Выбрать главу

У меня уж, Витя, все в душе сгорело. Эгоисткой я стала. Я во время войны санитаркой в больнице работала. Ну все делала: горшки выносила, утки подавала, полы мыла, простыни, грязное белье стирала. Все делала, а сама, как сонная, как не своя. Работать сутками могла — все равно мне было. А если кого на носилках понесут, я думаю: «Не у меня одной такое горе. И у других тоже». Нет, Витя, устала я жить…

У бабы Мани красные, опухшие, перевязанные грязными бинтами ноги. Эти толстые, негнущиеся ноги не дают ей нагнуться, присесть на корточки — не выдерживают тяжести большого рыхлого тела. Ранней весной, летом и осенью Маня ходит по двору босиком. И кажется, что Маня не чувствует своими плоскими ступнями ни холода, ни боли — так равнодушно и подолгу она стоит на мокрой земле или ступает по битому стеклу. Случается, что Маня падает. Падает, спускаясь с низеньких порожков или просто на ровном месте. Падает она тяжело, всем большим телом, и не кричит, не зовет на помощь, хотя сама подняться не может. Ждет, пока кто-нибудь выйдет из дому и увидит ее. «Почему ж вы не крикнули, баба Маня? Что ж это такое?!» Маня молча поднимается и только шепотом про себя причитает: «Ох, боже ж ты мой». В бога она не верит: «Если бы он был, Витя, я бы его ненавидела».

Время от времени ноги ее страшно заболевают. Тогда мы вызываем «скорую помощь». «Скорая помощь» приезжает и неохотно забирает бабу Маню в больницу. Неохотно, потому что болезнь бабы Мани неизлечима, как неизлечим ее возраст, как неизлечимо все то, что она пережила за свою долгую жизнь. И сама баба Маня неохотно уезжает в больницу. Не потому, что ей дома хорошо, а в больнице будет хуже — в больнице баба Маня все-таки отдыхает. Дома Мане приходится смотреть за двухлетней Нинкиной дочкой: «Это ж наказание, Витя, не угонюсь я за ней на своих ногах. Она убегает, а я не угонюсь», — а уезжать в больницу баба Маня не хочет, потому что некому смотреть за Нинкиной дочкой. В ясли дочку Нинка не хочет устраивать: «Пусть Наташка будет дома, пусть старуха смотрит».

Мне кажется, что баба Маня безмерно унижена своей великой любовью к беспутной Нинке.

Вот и сегодня нам через стену слышно, как Нинка истерично ругает бабу Маню. Нинка работает кондуктором автобуса, на смену ей надо подниматься в три часа ночи, она не высыпается, возвращается с работы раздраженная. А баба Маня сегодня постирала ей белье и вышивки. Так зачем она постирала! Она не так постирала!

Распахнулась дверь, Нинка влетела к нам.
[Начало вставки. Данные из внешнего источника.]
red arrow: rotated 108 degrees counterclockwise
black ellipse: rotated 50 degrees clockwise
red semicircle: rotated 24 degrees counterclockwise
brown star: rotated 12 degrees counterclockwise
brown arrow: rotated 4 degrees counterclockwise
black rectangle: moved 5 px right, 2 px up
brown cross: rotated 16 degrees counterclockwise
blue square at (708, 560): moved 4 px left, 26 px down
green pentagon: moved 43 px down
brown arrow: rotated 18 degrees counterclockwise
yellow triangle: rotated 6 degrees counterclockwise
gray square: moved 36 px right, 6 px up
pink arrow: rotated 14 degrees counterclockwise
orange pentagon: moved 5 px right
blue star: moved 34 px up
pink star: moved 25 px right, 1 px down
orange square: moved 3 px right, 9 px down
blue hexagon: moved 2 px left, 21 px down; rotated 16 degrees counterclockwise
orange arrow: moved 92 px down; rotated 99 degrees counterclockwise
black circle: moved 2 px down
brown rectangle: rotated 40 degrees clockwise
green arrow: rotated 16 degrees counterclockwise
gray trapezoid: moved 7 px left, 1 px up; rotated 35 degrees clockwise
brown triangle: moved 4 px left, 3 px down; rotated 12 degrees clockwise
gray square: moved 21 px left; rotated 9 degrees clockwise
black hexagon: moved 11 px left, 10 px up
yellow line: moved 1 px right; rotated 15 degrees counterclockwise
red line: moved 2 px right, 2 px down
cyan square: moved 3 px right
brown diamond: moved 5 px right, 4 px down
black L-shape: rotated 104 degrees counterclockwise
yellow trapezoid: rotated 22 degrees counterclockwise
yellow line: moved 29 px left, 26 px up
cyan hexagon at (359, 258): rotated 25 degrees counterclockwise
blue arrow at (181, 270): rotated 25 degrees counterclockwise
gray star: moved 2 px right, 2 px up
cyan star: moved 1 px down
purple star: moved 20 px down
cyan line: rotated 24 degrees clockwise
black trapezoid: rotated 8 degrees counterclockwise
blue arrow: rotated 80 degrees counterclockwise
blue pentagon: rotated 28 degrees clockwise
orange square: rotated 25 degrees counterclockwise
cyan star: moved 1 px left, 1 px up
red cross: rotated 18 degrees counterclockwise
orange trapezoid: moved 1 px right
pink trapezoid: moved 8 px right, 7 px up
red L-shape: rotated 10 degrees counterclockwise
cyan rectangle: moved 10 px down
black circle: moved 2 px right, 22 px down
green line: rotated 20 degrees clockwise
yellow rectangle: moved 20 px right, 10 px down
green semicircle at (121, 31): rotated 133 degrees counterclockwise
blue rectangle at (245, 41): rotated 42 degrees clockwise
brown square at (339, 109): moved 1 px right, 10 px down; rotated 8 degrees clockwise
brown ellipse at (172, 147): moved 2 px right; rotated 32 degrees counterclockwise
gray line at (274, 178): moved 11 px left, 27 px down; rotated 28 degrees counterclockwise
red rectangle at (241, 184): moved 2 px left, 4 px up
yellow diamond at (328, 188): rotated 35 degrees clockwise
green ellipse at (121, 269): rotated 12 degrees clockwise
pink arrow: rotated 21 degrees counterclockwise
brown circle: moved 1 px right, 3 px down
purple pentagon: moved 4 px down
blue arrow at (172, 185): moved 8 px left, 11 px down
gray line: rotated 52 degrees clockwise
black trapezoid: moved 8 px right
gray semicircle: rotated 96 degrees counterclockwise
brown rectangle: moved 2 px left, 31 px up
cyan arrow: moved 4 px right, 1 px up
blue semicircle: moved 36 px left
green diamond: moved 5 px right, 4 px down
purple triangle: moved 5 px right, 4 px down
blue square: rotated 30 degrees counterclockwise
Растрепанная, в слезах, в коротком халатике, остановилась у спинки кровати — к нам здорово не влетишь, от двери до стола, за которым мы сидим, два шага, вытерла рукой щеку под глазом и сказала плачущим, неискренним, ищущим сочувствия голосом:

— Я ж ей говорила: «Отдыхай! Отдыхай!» Сколько можно! Зачем она за мной подлизывает: «Ниночка! Ниночка!» Когда это кончится!

Муля, не поворачиваясь к Нинке — она сидела к ней спиной, — сказала спокойно, буднично:

— Не с… паром, ноги обожжешь.

И Нинка вдруг сразу успокоилась. Еще раз провела рукой по высохшей щеке, взяла стул, запахнула халатик на голых ногах, села к столу и сказала, таращась, — у Нинки, о чем бы она ни говорила, всегда такое выражение, будто она возбужденно таращится:

— Видела Юльку Николаеву. Восемь лет детей не было, а сейчас что-то завязалось. — Нинка показала на живот, — Муж там свой не свой. Еще бы! Дом выстроили, плинтусы, трафарет. Вдвоем там бьются головами о стены.

Муля заинтересованно глянула на Нинку через очки. Удивительно видеть Мулю в очках «моя добрая старая бабушка» — с дужкой, перевязанной ниточкой, с давней трещиной на стекле. Муля надевает очки, когда шьет при электрическом свете или когда клеит вечерами контрольные талоны, подсчитывает, сколько она заработала у себя на фабрике за неделю. В очках лицо ее становится медлительным, спокойным, и даже нижняя губа как-то раздумчиво и меланхолически выступает вперед.

— Забеременела? Юлька? — переспрашивает она Нинку и на минуту оставляет штопку.

— Забеременела, — возбужденно таращится Нинка и машет на меня рукой: — А ты не слушай, если тебе не нравится.